▶ _Source information_:
========================================

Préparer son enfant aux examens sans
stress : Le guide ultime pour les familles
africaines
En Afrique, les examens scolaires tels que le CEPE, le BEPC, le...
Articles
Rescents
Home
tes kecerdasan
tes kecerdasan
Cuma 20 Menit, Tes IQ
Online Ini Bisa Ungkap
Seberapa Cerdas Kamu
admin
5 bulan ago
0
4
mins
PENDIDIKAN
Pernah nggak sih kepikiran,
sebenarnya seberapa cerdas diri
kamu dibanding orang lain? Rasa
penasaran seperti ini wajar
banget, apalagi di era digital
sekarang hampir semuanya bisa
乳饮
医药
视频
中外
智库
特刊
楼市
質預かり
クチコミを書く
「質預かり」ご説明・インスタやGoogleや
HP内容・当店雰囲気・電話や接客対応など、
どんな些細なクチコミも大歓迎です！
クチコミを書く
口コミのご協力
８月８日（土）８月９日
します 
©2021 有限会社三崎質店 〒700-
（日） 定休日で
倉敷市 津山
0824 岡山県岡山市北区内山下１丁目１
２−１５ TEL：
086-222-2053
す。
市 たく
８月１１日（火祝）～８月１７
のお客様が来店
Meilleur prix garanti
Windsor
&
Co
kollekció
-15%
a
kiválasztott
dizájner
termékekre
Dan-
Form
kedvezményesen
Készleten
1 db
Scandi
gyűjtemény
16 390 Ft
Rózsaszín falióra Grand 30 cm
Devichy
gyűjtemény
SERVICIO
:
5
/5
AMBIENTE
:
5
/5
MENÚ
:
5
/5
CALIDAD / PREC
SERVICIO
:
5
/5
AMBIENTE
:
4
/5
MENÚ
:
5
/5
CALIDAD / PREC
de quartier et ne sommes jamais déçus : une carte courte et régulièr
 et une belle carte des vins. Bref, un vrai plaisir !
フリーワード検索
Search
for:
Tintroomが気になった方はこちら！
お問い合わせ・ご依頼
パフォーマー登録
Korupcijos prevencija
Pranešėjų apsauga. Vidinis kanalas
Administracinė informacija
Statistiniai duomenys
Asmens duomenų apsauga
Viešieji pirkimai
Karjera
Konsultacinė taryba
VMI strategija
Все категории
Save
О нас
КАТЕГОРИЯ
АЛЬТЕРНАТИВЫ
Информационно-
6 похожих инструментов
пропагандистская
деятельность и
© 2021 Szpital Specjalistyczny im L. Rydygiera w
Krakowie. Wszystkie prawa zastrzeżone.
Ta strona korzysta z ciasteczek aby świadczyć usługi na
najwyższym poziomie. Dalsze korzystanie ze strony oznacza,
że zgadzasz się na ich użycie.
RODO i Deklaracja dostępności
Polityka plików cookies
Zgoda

========================================

▶ _Task details_: Identify each line in the records above that contains the string "examens", and copy every such line in full. Matching is case-sensitive.

▶ _Expected answer_:
Préparer son enfant aux examens sans
En Afrique, les examens scolaires tels que le CEPE, le BEPC, le...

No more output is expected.